_WORK ORDER_
Please filter the data below down to the lines holding the string "without".
= Beginning of Section =
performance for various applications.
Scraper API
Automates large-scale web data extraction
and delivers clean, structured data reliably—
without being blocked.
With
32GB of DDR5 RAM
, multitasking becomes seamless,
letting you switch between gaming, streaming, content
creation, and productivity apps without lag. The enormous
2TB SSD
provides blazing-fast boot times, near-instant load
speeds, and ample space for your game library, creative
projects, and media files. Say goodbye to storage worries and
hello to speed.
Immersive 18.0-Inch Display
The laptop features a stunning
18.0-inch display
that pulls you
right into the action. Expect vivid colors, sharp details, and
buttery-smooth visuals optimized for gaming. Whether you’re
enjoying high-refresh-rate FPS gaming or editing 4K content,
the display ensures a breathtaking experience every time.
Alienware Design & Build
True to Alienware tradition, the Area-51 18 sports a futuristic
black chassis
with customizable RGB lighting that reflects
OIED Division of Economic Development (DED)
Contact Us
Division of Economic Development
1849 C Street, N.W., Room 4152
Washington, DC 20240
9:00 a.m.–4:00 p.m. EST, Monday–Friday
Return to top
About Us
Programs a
= End of Section =
_FINISHED TASK_
without being blocked.
creation, and productivity apps without lag. The enormous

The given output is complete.